Can evolution help us cure malaria?

Microbiologist Jonathan Eisen explains one reason to better understand evolution is to develop "new drugs and treatments for diseases that affect millions of people."

Why teach evolution? Here is one reason, from the introduction to the textbook, Evolution, that I coauthored:

Because closely related organisms tend to have similar biological features, evolutionary classification can help predict the biology of an organism through comparison with its relatives. The great majority of microbes on this planet have yet to be cultured, which makes it difficult to study their physiology. Using molecular biology methods, genes from unculturable species can be cloned and evolutionary analysis of those genes provides the information to place the unculturable microbes into a tree of life. This permits closely related species to be identified, including ones whose biology has been studied. For example, this approach has led to the development of new drugs to treat malaria.

The causative agent of malaria is a quite unusual organism in terms of its biology and also its evolutionary history, and understanding its unusual evolutionary history turns out to be critical for developing drugs to treat malaria.

Malaria is caused by the infectious eukaryotic parasite Plasmodium falciparum.
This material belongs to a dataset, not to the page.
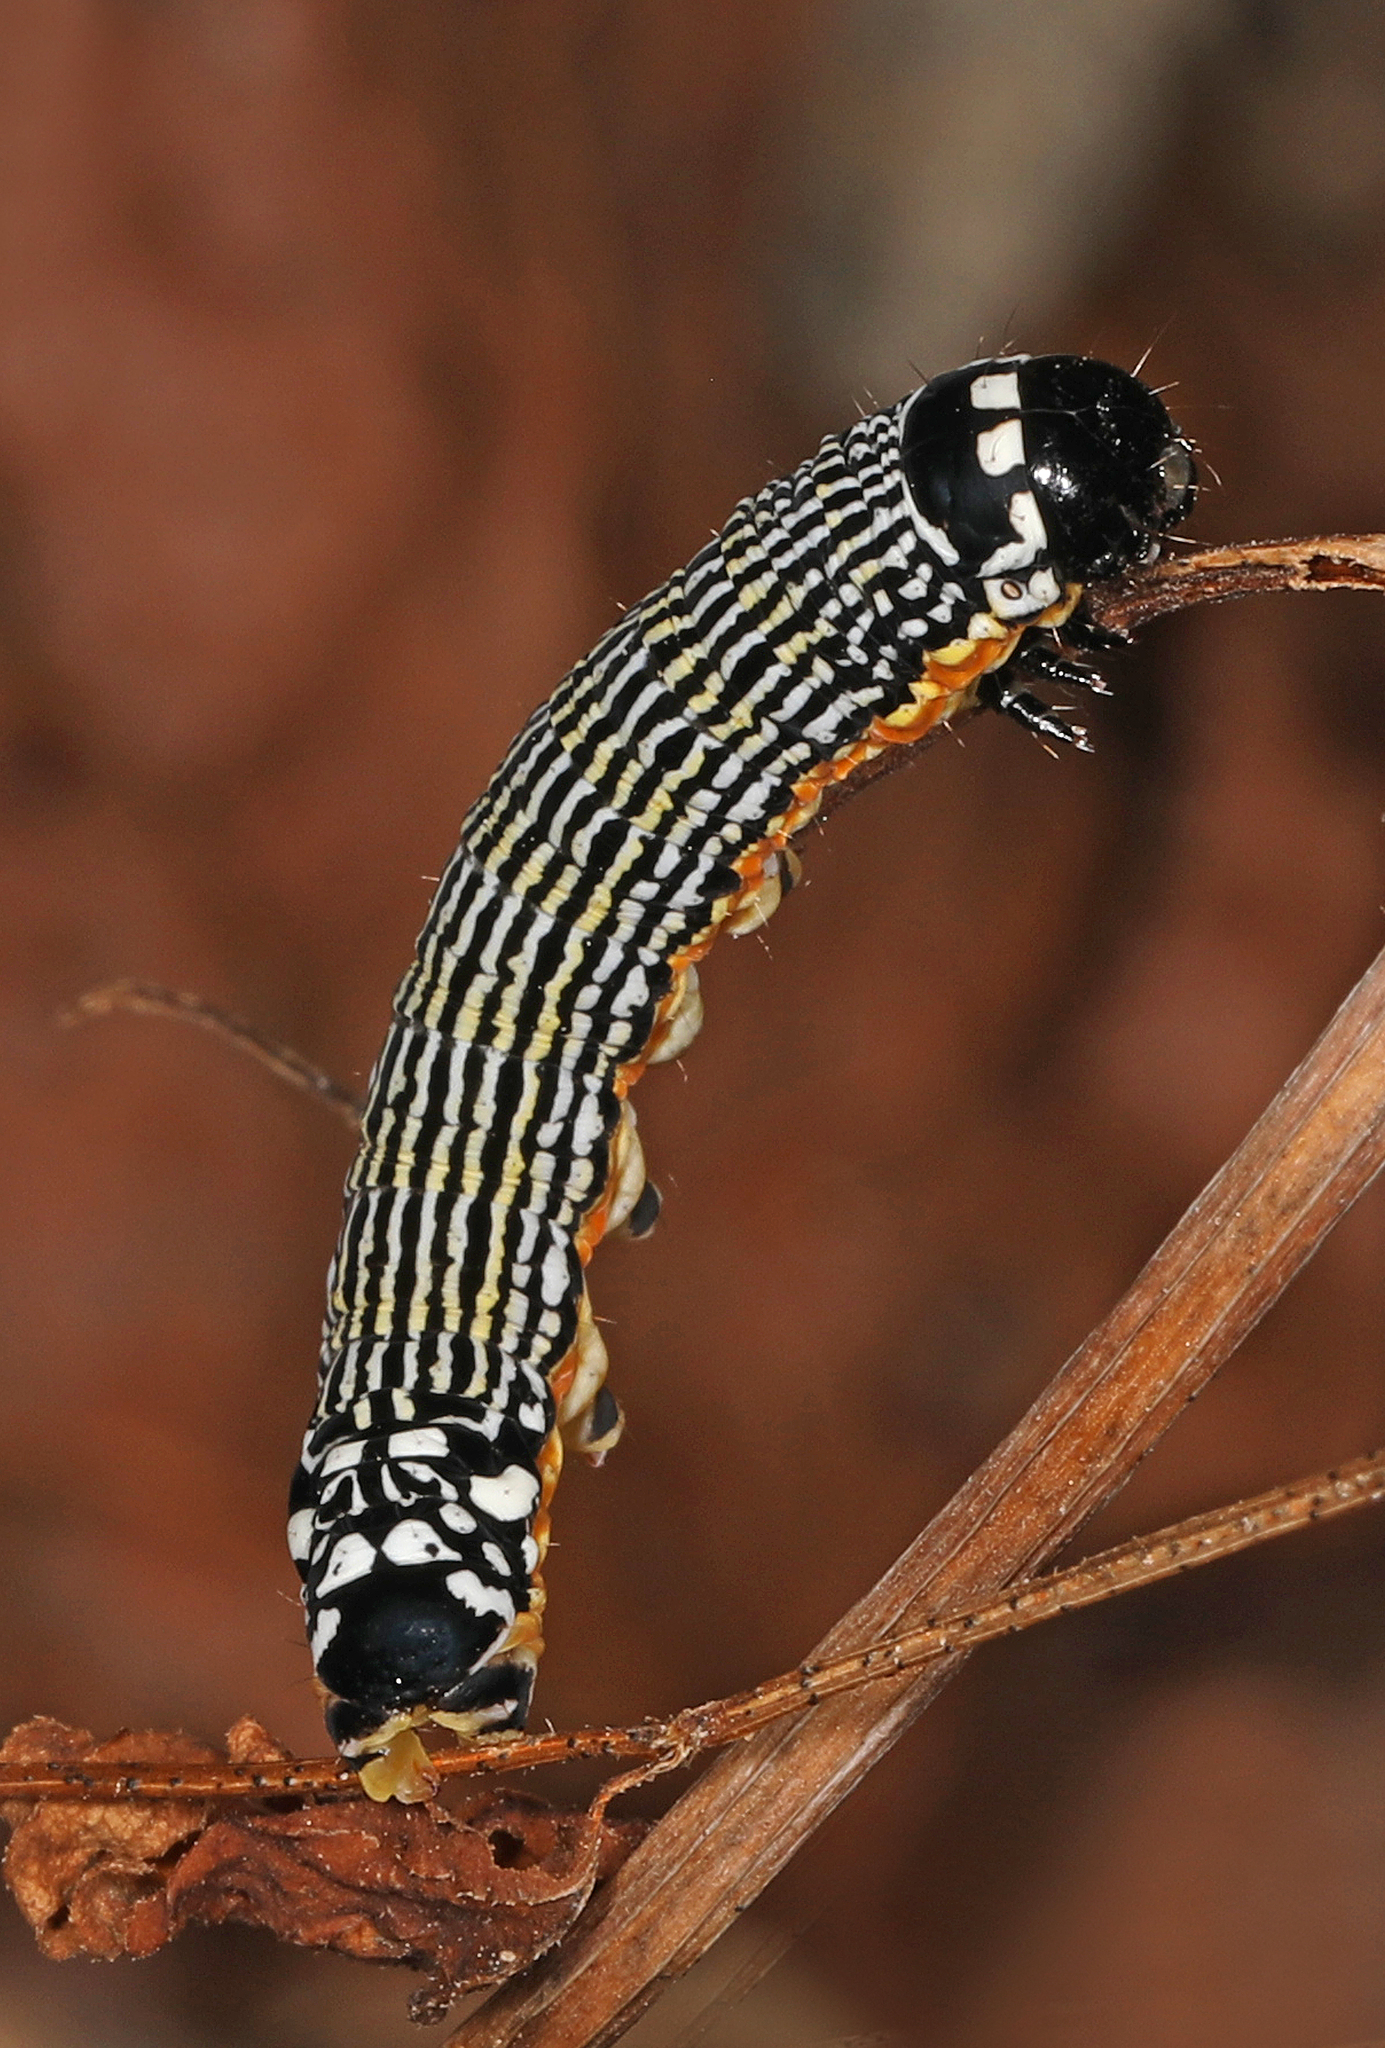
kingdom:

Because humans are also eukaryotes, humans and P. falciparum share many aspects of their biology. Therefore drugs that have been developed to kill the parasite frequently are quite toxic to humans as well.

So the first part of this story is that, like us, Plasmodium falciparum is a eukaryote, a member of one of the major lineages of life on this planet. And this helps to explain why some drugs that target the malaria parasite are also toxic to humans.

Malaria death rates by age.

 

But the second part of this story is way weirder, and much more interesting. You might know that animal cells (and other eukaryotic cells) contain mitochondria, a specialized subcompartment of the cell (also known as an organelle) that is used for cellular energy metabolism. Mitochondria actually once were free-living bacteria that were captured by, and brought into the cells of, the common ancestor of all eukaryotes. Mitochondria even have their own separate DNA, left over from when they were free-living organisms. You may also know that plants and their relatives have another specialized subcompartment in their cells (in addition to mitochondria) called the chloroplast, which is where photosynthesis occurs. The chloroplast also once was a free-living bacterium and it was captured by the common ancestor of all plants. And here is where the second part of the malaria story comes into play:

In the 1970s, scientists studying an unusual substructure within the P. falciparum cell found that this organelle contained its own DNA. Much to their surprise, evolutionary trees of genes in this DNA indicated that this essential organelle, the apicoplast...was actually closely related to chloroplasts of plants.

This was significant, because plant chloroplasts originated from an endosymbiosis between plant ancestors and a bacterium related to modern-day cyanobacteria (Chapter 6). Evolutionary analysis has now shown that the Plasmodium lineage obtained this plastid by entering into a symbiosis with another eukaryote (most likely an alga) that contained a plastid.

That’s right. The parasite that causes malaria, even though it is not a plant and cannot carry out photosynthesis, has an organelle related to the plant organelles that carry out photosynthesis. (Quick aside: if humans had chloroplasts, could we just sit in the sun and make sugar instead of eating candy bars? Discuss.) Back to the textbook:

While the exact origins of the apicoplast in P. falciparum are still not known, the finding has revolutionized the search for chemotherapeutic agents to treat malarial infections. New drugs are being tested that target the apicoplast and that therefore have fewer side effects on humans. For example, the herbicide Roundup, which targets the chloroplasts of weedy plants, also kills P. falciparum. Relatives of P. falciparum cause many other diseases, and so chloroplast-targeted drugs may work against them too.

So why teach evolution? Well, first, it is just plain cool that many of the life forms we see around us arose from complex, strange, symbioses between completely different life forms. That’s just pretty amazing. And, second, beyond the “whoa” factor, this knowledge has practical consequences, giving researchers promising pathways to follow as they seek to develop new drugs and treatments for diseases that affect millions of people. That’s a good enough reason for me.

Dr. Jonathan Eisen
Short Bio

Jonathan Eisen is a Professor at the University of California, Davis, with appointments in the Genome Center, the Department of Evolution and Ecology, and the Department of Medical Microbiology and Immunology. His current research focuses on the evolution, ecology and function of communities of microbes and how the microbes interact with each other and with hosts. Most of his work involves the use of high-throughput DNA sequencing methods to characterize microbes and the use and development of computational methods to analyze this type of data. In addition to his research, he is heavily involved in science communication and open science activities.